▶

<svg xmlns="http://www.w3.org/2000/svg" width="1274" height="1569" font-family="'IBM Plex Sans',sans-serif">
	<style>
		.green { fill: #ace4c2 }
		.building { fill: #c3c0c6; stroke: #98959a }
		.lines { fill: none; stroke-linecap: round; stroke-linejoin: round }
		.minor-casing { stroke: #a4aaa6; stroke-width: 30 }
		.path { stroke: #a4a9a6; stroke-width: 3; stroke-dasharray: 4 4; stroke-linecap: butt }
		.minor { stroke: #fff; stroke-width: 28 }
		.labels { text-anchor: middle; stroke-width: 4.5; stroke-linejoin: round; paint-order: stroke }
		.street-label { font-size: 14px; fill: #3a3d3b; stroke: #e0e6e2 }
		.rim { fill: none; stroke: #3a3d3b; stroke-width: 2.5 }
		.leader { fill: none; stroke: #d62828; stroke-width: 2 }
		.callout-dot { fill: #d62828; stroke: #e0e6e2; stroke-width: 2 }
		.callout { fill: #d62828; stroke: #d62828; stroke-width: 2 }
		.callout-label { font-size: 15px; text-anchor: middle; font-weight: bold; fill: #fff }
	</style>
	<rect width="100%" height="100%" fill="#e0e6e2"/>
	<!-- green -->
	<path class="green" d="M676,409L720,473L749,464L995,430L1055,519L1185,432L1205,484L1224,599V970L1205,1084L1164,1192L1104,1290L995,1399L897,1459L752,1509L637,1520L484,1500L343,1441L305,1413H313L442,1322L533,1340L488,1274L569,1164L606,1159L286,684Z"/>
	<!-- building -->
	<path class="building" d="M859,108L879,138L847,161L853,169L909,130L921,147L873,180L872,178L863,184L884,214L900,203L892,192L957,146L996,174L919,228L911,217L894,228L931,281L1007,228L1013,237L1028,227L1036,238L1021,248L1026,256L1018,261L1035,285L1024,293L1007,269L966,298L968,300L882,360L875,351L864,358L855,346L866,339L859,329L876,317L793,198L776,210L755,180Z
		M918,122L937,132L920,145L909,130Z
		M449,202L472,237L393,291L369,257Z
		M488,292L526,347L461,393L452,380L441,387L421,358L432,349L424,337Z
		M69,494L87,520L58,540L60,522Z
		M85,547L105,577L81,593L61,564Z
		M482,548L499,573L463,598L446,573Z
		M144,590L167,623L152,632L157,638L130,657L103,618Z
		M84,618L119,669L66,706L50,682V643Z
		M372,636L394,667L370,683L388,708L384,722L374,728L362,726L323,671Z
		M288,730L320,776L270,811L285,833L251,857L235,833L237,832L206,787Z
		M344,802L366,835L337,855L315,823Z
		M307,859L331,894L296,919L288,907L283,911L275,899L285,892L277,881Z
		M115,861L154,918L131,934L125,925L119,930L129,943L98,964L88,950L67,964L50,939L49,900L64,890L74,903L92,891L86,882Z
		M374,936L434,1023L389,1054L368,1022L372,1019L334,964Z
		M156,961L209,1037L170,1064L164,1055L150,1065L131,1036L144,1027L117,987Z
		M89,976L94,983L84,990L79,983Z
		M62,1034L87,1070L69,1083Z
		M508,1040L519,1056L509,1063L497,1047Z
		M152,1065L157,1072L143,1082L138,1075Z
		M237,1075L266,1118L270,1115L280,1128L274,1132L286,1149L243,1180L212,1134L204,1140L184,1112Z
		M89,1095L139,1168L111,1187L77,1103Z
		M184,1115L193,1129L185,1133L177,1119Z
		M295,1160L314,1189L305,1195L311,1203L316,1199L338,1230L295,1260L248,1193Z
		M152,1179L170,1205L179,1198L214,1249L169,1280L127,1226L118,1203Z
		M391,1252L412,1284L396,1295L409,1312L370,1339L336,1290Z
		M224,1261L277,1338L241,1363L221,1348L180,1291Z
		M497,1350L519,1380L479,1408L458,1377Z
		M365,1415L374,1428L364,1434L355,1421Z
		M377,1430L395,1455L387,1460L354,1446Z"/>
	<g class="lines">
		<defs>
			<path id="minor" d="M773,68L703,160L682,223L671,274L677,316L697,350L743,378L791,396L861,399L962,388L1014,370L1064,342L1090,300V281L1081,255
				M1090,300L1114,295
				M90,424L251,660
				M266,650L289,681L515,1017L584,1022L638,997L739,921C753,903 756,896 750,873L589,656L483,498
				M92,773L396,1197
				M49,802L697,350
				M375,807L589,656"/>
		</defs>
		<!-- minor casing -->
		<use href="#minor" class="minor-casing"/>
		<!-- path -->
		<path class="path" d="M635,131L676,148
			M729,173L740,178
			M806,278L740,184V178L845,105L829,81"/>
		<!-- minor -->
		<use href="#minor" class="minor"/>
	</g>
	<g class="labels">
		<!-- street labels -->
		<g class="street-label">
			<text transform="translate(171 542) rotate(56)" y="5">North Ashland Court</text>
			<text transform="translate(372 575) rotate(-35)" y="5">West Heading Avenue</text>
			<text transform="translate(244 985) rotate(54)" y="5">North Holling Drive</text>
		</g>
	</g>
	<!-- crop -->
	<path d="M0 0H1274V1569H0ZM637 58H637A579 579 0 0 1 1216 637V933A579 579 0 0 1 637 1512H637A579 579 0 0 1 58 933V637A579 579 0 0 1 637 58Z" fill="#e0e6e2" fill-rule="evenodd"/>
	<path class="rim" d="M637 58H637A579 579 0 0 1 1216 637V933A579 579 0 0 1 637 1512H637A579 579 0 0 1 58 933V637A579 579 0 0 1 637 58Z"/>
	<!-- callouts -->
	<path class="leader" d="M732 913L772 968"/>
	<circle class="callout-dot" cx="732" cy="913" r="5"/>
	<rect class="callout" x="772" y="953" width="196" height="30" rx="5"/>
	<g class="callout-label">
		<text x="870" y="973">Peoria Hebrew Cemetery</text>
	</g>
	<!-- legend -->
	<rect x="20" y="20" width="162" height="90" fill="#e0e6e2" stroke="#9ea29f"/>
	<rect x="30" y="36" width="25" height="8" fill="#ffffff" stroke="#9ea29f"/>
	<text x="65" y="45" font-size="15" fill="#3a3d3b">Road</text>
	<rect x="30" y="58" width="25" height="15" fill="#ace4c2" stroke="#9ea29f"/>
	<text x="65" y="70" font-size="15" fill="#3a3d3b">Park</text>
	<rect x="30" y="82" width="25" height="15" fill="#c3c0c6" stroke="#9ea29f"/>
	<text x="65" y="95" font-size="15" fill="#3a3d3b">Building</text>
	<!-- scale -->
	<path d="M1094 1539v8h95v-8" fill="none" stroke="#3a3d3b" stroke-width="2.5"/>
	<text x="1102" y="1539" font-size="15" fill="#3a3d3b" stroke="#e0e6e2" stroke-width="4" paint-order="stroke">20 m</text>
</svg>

◀

### Task goal
Given the data above, transcribe exactly the lines from the one containing "#c3c0c6; stroke: #98959a" down to the one containing "<!-- building -->", and no others.

### Finished task
		.building { fill: #c3c0c6; stroke: #98959a }
		.lines { fill: none; stroke-linecap: round; stroke-linejoin: round }
		.minor-casing { stroke: #a4aaa6; stroke-width: 30 }
		.path { stroke: #a4a9a6; stroke-width: 3; stroke-dasharray: 4 4; stroke-linecap: butt }
		.minor { stroke: #fff; stroke-width: 28 }
		.labels { text-anchor: middle; stroke-width: 4.5; stroke-linejoin: round; paint-order: stroke }
		.street-label { font-size: 14px; fill: #3a3d3b; stroke: #e0e6e2 }
		.rim { fill: none; stroke: #3a3d3b; stroke-width: 2.5 }
		.leader { fill: none; stroke: #d62828; stroke-width: 2 }
		.callout-dot { fill: #d62828; stroke: #e0e6e2; stroke-width: 2 }
		.callout { fill: #d62828; stroke: #d62828; stroke-width: 2 }
		.callout-label { font-size: 15px; text-anchor: middle; font-weight: bold; fill: #fff }
	</style>
	<rect width="100%" height="100%" fill="#e0e6e2"/>
	<!-- green -->
	<path class="green" d="M676,409L720,473L749,464L995,430L1055,519L1185,432L1205,484L1224,599V970L1205,1084L1164,1192L1104,1290L995,1399L897,1459L752,1509L637,1520L484,1500L343,1441L305,1413H313L442,1322L533,1340L488,1274L569,1164L606,1159L286,684Z"/>
	<!-- building -->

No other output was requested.